Porém, desde o início do capítulo 3, o autor já está dando dicas de que a história não é tão bonita assim.
Salomão se casou com a filha do faraó, o rei do Egito — o país que oprimiu seu povo, escravizando-os por quatro séculos. Não seria seu primeiro casamento de interesse: ele fez isso mais 699 vezes. Sim, Salomão casou com 700 princesas. Isso te lembra alguma coisa? Talvez a ordem de que o rei não deveria ter muitas mulheres?
Ok, strike um. Mas ainda há esperança para Salomão, certo?
Ele ajuntou 12 mil cavalos para si. Não só isso, ele construiu as cidades de Hazor, Megido e Gezer para servirem como bases militares. Strike dois.
Pelo menos ele não acumulou prata e ouro, certo?
Errado. Todos os anos, ele coletava mais de vinte e três toneladas de ouro como imposto, e isso só do povo. O valor que ele arrecadava com seu império comercial é desconhecido por nós. Salomão foi o homem mais rico da Bíblia.
Como ele conseguiu essa fortuna é a pior parte. Em 1 Reis 9:15, o texto bíblico fala com todas as palavras como Salomão construiu o templo de Deus, seu palácio e suas bases militares: com trabalho forçado.
O povo de Israel foi escravo durante 400 anos no Egito. Salomão, sabendo disso, usa a escravidão para marcar não só sua riqueza e sua força, mas também sua religião.
O templo de Deus, que Davi não quis construir por ter entrado em muitas guerras durante a vida, foi construído por escravos.
Salomão desobedece, uma por uma, todas as regras de Deus para um rei de Israel. O que deveria ser o reino por meio do qual o Senhor agiria na Terra vira outro Egito, outro centro de opressão. A sabedoria foi usada para o mal.
Quando a rainha de Sabá vai visitá-lo, Salomão tem a oportunidade de ser uma testemunha e mostrar como deve ser o reino de Deus na Terra. Ao invés disso, ele mostra riquezas construídas em cima da exploração e da escravidão.
A rainha, olhando isso, faz o que parece um elogio para Salomão, o verso que abre esse texto. Mas ela nunca elogia ele diretamente. Ela está falando de Deus, e ela relembra o rei daquilo que ele tinha se esquecido: Deus “te fez rei para manter a justiça e a retidão”.
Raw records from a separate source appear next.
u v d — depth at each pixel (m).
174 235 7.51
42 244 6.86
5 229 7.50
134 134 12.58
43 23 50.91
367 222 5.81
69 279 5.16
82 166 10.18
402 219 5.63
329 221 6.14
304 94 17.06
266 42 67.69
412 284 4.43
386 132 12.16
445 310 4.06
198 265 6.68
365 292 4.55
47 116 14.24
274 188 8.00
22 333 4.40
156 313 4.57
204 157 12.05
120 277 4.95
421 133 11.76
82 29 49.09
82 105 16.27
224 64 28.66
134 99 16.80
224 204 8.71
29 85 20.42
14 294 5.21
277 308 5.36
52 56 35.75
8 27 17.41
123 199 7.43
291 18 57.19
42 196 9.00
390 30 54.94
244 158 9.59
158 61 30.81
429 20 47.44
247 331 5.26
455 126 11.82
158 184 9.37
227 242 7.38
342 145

O reinado de Salomão serviu para dividir o povo e recriar a opressão que Israel sofreu quando estava no Egito. Os oprimidos se tornaram os opressores. Ele pode ter sido sábio para várias coisas, mas ele se esqueceu da principal: um servo de Deus governa pela libertação. O reino de Deus subverte o funcionamento de qualquer reino terreno. Ninguém é maior que ninguém, nem mesmo o rei.
Salomão pode ter sido um homem muito rico e inteligente. Mas ele definitivamente não foi um rei de acordo com o coração de Deus.